• [Texte fourni]
◆ ◆ ◆ ◆ ◆ ◆ ◆

Des perspectives suisses en 10 langues

L’anglais, langue quotidienne de nombreux étudiants

Il y a de plus en plus intérêt à comprendre l'anglais pour suivre des cours universitaires. Keystone

En Suisse, les possibilités d’étudier en anglais se multiplient, notamment pour l’obtention du master. Cette évolution inquiète certains politiciens, qui y voient une «dérive dangereuse».

Claudio Kummli, en bon germanophone qu’il est, parle allemand avec la plupart de ses camarades durant sa première année d’études à l’Université de Berne. La langue maternelle du professeur est aussi à l’allemand. Mais une fois les cours commencés, l’allemand disparaît: durant les deux heures de cours de physique du climat qui suivent, c’est l’anglais qui domine.

«Cela aurait été plus simple en allemand, admet Claudio Kummli. Lorsque vous êtes un peu fatigué, c’est vraiment difficile de tout comprendre en anglais.» Mais l’Université de Berne ne laisse pas le choix: son programme d’études est en anglais.

Selon la Conférence des recteurs des universités suisses (CRUS), le nombre de cours donnés en anglais augmente chaque année, surtout pour l’obtention du master. Des cours de sciences naturelles existent en anglais depuis au moins une génération. Mais, depuis quelques années, les cursus anglophones se sont aussi propagés aux sciences sociales et aux sciences humaines

«Pour les universités, offrir des programmes en anglais est une manière d’attirer davantage d’étudiants et de chercheurs internationaux», affirme Sabina Schaffner, une spécialiste de la politique des langues d’enseignement et directrice du Centre linguistique de l’Ecole polytechnique fédérale (EPF) et de l’Université de Zurich.

«La Suisse est un petit pays, la recherche et l’éducation sont des ressources très importantes, poursuit-elle. Nous avons besoin de davantage d’étudiants et de chercheurs de l’étranger, pour des raisons économiques et pour des raisons académiques.»

La CRUS estime que près de 50% des enseignants universitaires et 28% des étudiants de Suisse n’ont pas le passeport à croix blanche.

◆ ◆ ◆ ◆ ◆ ◆ ◆

• [Données fournies]
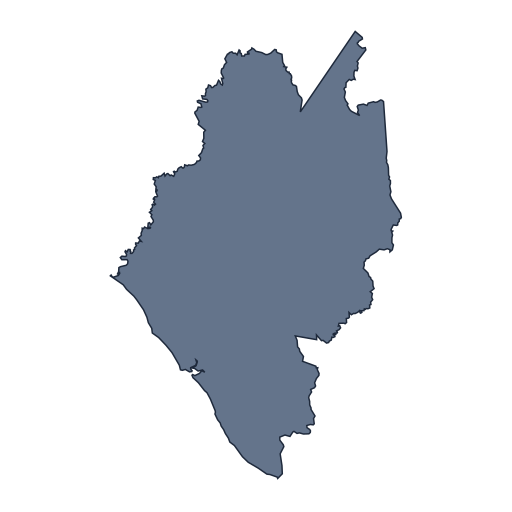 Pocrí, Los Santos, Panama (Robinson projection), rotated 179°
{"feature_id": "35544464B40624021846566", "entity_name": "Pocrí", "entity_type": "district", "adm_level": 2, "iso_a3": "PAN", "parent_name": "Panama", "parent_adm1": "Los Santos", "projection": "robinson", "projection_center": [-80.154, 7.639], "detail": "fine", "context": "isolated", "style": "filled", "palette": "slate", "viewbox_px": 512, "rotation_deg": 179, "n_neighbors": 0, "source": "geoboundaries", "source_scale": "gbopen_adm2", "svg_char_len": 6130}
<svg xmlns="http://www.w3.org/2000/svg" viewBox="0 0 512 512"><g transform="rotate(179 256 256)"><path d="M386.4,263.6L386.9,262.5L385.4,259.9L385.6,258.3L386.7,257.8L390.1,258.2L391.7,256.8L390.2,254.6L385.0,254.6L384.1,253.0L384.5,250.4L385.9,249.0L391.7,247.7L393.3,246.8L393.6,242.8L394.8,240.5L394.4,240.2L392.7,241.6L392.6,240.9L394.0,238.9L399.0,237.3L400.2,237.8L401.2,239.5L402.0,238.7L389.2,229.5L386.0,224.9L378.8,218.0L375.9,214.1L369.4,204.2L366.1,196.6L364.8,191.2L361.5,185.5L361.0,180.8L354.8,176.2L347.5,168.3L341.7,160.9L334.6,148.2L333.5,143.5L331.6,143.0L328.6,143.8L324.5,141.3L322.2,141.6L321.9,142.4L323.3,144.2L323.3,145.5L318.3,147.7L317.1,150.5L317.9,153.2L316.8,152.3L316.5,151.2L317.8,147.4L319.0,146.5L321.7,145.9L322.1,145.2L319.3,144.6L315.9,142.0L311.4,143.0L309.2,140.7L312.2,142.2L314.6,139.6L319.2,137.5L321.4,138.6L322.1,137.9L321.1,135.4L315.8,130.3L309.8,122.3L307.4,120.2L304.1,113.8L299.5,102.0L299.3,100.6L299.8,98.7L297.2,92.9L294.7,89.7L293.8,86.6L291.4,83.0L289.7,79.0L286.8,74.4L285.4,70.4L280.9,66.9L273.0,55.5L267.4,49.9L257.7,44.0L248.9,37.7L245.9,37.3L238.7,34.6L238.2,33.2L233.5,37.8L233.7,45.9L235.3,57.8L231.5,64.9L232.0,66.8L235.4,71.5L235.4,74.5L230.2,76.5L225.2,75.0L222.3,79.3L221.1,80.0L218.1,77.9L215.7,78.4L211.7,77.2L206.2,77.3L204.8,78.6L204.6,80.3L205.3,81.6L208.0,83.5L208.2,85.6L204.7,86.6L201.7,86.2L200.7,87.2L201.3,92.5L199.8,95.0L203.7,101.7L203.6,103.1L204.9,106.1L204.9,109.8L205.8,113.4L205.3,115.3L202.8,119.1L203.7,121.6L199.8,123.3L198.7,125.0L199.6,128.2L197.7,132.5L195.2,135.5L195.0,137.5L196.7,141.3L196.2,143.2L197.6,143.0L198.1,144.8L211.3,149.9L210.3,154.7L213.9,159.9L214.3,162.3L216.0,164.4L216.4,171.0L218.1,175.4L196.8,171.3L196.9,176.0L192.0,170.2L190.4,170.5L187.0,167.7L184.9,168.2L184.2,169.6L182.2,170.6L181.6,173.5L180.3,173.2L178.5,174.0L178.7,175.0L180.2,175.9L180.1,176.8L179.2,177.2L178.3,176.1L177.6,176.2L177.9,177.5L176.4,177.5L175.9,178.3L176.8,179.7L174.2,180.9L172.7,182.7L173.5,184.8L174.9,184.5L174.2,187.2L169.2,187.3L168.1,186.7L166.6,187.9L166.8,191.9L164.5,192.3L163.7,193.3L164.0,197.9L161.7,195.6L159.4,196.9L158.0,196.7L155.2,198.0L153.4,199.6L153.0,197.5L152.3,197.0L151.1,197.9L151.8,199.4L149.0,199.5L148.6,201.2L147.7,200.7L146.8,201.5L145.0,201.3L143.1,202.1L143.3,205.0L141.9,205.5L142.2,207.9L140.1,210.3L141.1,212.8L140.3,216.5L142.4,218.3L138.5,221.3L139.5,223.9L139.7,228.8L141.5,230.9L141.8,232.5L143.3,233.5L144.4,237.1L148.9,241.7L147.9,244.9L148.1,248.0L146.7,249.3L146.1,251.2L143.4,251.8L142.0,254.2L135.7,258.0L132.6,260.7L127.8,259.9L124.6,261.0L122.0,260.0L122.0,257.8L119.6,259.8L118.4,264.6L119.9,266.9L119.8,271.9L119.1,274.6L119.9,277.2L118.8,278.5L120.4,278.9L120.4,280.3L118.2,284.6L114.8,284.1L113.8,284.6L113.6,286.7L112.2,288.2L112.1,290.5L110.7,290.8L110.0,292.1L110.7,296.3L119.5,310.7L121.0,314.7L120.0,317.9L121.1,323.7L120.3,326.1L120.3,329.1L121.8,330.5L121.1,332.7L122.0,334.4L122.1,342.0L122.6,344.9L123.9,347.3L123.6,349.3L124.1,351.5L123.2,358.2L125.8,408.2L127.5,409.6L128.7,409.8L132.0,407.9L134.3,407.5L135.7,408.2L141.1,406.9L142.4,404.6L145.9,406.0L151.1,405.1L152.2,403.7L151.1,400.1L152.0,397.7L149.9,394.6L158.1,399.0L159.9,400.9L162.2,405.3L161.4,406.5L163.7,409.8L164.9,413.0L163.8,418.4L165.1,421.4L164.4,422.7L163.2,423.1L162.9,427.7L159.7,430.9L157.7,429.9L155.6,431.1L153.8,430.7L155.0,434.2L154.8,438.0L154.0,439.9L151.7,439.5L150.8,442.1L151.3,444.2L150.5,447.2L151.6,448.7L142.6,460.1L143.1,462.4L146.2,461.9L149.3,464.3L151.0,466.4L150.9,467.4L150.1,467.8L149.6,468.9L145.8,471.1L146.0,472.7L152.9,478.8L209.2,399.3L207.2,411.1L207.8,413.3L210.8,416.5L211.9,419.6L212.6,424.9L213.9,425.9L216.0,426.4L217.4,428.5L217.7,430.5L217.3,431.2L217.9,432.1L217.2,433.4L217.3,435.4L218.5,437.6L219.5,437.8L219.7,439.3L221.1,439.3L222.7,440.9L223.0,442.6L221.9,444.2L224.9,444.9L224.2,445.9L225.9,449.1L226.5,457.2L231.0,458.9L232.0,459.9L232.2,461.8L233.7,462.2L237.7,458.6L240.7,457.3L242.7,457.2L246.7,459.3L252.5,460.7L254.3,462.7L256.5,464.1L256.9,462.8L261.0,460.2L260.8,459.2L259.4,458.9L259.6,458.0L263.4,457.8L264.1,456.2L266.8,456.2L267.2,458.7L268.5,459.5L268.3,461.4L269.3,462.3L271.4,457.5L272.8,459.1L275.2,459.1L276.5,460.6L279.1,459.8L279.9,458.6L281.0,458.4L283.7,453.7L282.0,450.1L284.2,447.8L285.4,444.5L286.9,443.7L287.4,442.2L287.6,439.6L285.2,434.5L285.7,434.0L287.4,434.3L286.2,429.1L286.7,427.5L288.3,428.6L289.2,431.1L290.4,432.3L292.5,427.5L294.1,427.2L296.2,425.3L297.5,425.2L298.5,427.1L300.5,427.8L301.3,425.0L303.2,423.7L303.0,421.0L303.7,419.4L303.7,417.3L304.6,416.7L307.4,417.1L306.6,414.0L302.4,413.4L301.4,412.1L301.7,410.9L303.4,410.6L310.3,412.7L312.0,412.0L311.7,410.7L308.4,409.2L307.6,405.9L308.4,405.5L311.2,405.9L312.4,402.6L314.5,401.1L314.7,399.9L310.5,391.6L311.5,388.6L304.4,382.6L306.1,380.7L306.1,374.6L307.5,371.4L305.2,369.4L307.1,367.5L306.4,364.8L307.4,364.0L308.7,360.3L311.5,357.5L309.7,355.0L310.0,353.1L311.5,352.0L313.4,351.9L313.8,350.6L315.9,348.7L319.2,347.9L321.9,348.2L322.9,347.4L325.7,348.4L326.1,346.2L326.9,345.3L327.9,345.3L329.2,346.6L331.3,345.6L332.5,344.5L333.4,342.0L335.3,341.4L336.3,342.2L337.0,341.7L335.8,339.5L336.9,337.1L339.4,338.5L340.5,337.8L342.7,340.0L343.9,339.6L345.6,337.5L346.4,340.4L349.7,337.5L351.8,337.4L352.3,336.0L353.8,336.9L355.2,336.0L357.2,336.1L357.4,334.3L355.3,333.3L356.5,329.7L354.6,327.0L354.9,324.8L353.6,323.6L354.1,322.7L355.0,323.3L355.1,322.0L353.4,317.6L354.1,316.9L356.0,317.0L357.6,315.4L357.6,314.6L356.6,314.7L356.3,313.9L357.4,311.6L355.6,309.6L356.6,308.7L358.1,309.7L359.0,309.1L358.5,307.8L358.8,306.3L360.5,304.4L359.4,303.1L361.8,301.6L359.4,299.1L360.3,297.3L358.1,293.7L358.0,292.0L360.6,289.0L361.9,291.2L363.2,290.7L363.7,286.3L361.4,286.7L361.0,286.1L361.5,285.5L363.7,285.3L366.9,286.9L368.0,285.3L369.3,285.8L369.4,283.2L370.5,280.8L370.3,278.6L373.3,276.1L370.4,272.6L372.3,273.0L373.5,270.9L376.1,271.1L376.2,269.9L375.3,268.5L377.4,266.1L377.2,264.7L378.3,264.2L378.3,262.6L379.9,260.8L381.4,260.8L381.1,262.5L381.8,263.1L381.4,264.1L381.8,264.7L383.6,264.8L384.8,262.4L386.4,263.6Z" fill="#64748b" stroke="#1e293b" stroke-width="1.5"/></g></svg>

◆ ◆ ◆ ◆ ◆ ◆ ◆

• [Exercice]
Les affirmations suivantes sont-elles conformes au texte sur l'anglais dans les universités suisses ? Répondez par oui ou par non pour chacune, puis citez les mots du texte qui le montrent.
(a) À l'Université de Berne, les étudiants peuvent choisir de suivre leur programme en allemand.
(b) Des cours de sciences naturelles sont donnés en anglais depuis au moins une génération.
(c) Selon la CRUS, environ la moitié des étudiants de Suisse n'ont pas le passeport suisse.

• [Corrigé]
(a) Non : « Mais l’Université de Berne ne laisse pas le choix: son programme d’études est en anglais. »
(b) Oui : « Des cours de sciences naturelles existent en anglais depuis au moins une génération. »
(c) Non : « La CRUS estime que près de 50% des enseignants universitaires et 28% des étudiants de Suisse n’ont pas le passeport à croix blanche. »